172 TWh per year
Your statement was as useful as the following: A VW Polo car costumes 3000 liters of fuel.
*Edit: Downvote me all you want 😂 if I am right I am right.
So, is Watt-hours/unit-time no longer a meaningful unit?
Because, if so, you better tell every power company I’ve had, because that’s how they’ve billed me.
WattHours is a unit of work. If you say that bitcoin uses x amount of Wh it doesn’t say shit about how much it actually consumes. Because you don’t say in what amount of time Bitcoin uses said amount of work, you cannot compare it. I could state, that Bitcoin uses 5 Wh. Which would also be correct.

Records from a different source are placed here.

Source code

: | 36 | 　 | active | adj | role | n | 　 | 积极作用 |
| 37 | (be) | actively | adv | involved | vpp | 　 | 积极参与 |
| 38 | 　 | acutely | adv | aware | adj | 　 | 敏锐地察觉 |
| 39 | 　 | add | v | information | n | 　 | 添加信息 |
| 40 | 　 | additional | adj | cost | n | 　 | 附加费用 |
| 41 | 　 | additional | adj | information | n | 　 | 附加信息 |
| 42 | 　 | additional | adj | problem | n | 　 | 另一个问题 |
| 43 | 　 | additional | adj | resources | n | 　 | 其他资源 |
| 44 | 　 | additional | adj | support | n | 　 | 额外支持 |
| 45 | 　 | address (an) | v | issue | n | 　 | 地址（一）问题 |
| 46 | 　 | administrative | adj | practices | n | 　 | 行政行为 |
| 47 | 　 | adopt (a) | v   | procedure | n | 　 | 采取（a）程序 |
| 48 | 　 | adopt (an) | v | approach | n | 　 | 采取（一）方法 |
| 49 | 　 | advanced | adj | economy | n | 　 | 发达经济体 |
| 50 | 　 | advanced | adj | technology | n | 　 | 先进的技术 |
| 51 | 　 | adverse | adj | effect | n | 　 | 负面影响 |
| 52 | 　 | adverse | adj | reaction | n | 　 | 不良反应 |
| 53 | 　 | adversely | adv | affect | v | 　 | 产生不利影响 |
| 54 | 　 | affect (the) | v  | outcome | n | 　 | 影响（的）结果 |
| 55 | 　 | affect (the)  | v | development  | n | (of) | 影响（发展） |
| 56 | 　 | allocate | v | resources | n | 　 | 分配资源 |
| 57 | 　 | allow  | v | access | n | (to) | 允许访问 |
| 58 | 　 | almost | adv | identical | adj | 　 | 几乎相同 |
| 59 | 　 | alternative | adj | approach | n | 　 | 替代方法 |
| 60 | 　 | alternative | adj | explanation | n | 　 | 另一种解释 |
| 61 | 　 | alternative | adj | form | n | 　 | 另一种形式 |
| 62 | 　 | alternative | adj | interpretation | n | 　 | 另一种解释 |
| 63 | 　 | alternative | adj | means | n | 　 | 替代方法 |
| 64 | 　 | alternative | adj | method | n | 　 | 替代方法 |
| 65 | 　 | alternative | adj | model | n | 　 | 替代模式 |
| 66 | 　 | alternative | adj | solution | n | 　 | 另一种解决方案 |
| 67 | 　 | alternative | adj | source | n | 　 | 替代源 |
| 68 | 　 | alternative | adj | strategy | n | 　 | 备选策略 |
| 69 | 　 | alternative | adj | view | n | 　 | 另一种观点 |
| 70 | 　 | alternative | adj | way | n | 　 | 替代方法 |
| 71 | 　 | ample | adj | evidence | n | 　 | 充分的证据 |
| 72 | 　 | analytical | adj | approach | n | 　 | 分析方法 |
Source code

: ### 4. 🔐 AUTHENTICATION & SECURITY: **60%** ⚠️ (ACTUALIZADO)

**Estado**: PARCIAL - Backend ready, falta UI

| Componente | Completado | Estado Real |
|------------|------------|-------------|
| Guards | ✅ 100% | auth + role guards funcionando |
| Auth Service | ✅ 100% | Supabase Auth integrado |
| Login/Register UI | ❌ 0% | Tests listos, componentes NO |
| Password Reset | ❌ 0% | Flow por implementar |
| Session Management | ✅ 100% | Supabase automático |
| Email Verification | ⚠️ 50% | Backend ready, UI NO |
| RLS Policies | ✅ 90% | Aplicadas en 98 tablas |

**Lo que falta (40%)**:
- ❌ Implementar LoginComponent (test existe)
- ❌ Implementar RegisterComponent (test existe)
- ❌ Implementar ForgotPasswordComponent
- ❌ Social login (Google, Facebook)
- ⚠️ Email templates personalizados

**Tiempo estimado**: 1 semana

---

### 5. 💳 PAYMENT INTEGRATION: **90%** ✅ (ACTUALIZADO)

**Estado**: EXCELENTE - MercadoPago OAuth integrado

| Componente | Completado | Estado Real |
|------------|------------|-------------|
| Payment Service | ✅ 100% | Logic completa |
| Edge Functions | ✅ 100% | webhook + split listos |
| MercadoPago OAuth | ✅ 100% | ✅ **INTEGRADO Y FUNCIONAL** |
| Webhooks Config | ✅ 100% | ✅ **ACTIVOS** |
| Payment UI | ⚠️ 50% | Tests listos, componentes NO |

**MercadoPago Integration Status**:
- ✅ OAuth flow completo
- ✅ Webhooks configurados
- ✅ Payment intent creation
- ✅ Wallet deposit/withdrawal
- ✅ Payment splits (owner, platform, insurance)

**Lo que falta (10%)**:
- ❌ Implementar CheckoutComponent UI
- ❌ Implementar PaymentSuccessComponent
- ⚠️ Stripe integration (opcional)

Its the same as saying, Bob eats 5 apples. Alice eats 2000 apples. Can you compare the two? No, because what I forgot to mention is, that Bon eats 5 apples a week and Alice eats 2000 apples in 3 years. Now i can compare the two.
Do you get my point?
In 2023, Microsoft and Google consumed 48 TWh of electricity (24 TWh each).
Your point?
The data in the article was for one year. This is the same unit.
The comment was 172TWh without specifying a timeframe whatsoever. Is it a year? Is it a day? A month?
It was about the comment about bitcoin, not the post itself.
That’s the same timeframe as the one used in the article, and sure, they could have made it explicit again, but implicitly it makes sense because it’s the one that’s useful for a direct comparison.
Turns out, the implicit timeframe that should be clear after reading the article was the right one, and it’s pretty damning for bitcoin as is. So again, I am not sure what point you want to make.